REVIEWED BY DAN STUMPF:         


ACE DOUBLE D-59:

    ●   DAVID ALEXANDER – The Corpse in My Bed. Revised edition. Originally published in hardcover as Most Men Don’t Kill (Random House, 1951). Reprint hardcover, under the latter title: Unicorn Mystery Book Club, June 1951.

    ●   ROBERT BLOCH – Spiderweb. Paperback original; 1st printing, 1954. Reprinted by Hardcase Crime (#42), pb, April 2008, backed with Shooting Star, also by Bloch.

DAVID ALEXANDER

   On the shelf right next to the Robert Bloch book [reviewed here not so long ago] was something I couldn’t remember reading for the life of me, so I took Ace Double D-59 with me on vacation.

   Ace Doubles in those days consisted of one original novel — usually by some competent hack — and a reprint. In this case, the reprint was The Corpse in My Bed (originally Most Men Don’t Kill) by David Alexander, which is the sort of thing you’d expect from David Goodis, if David Goodis wrote screwball comedy.

   Terry Rooke is a shell-shocked veteran and ex-bowery-bum, now tyro P.I. who finds himself framed for murder and forced back into his erstwhile skid-row milieu while he finds the real killer.

   Alexander never really evokes the vagrant ethos like Goodis did, and his attempts at comedy are more funny-weird than funny-ha-ha, but the eccentric sleuth of the piece — who enters the story like some figure lowered onstage by ropes in a Greek Play — is in the best tradition of Golden Age Eccentric Sleuths: Tommy Two-Toes is an obese ex-tramp turned millionaire who surrounds himself with a menagerie of exotic animals and bindlestiffs, whom he employs as his legmen.

ROBERT BLOCH

   He also does his cogitating while smoking an obscene pipe, between fits of gluttony. An engaging character, but I’m afraid I figured out whudunit before he even entered the story.

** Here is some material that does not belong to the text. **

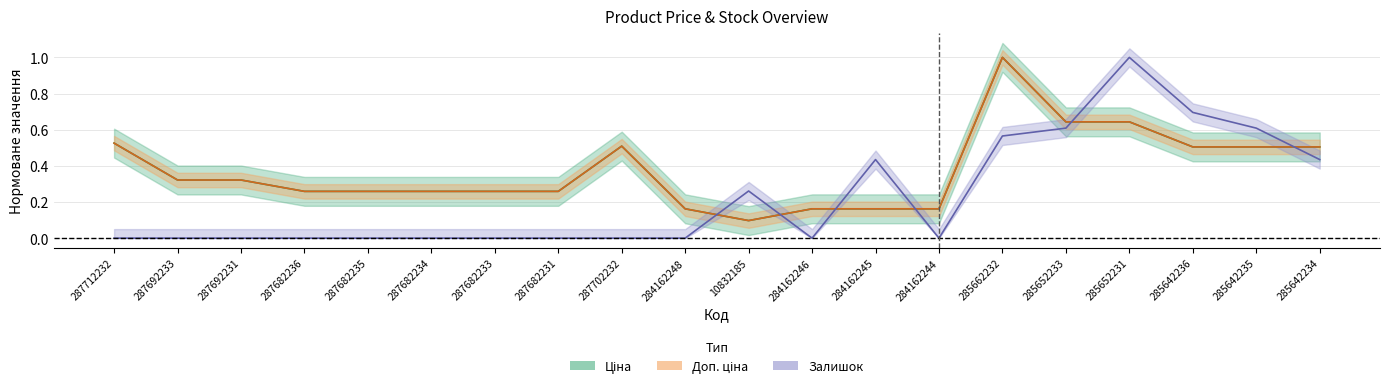

What is the spread (max minus min) of values at 284162246?

0.2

   Spiderweb, on the flip side, is no more surprising, perhaps, but it’s much more inventive. Basically, it’s Robert Bloch’s take on [William Lindsay Gresham’s] Nightmare Alley, with Hollywood wanna-be Eddie Haines recruited to play life-style guru/front-man for a coterie of extortionists and blackmailers led by an Evil Genius straight out of Von Stroheim: a pudgy, bald guy with a monocle and German accent no less.

   If the characters aren’t terribly original, Bloch at least puts the plot across quickly enough to keep it diverting, as Haines finds himself framed for murder and thrust into the defense of the suckers he’s supposed to be fleecing. Some of this is quite good, actually, and makes one wonder why more of Robert Bloch’s early work never got reprinted.

Editorial Comment:   Tommy Two-Toes, the gent who does the detective work in the Alexander book, also appears in Murder in Black and White (Random House, 1951).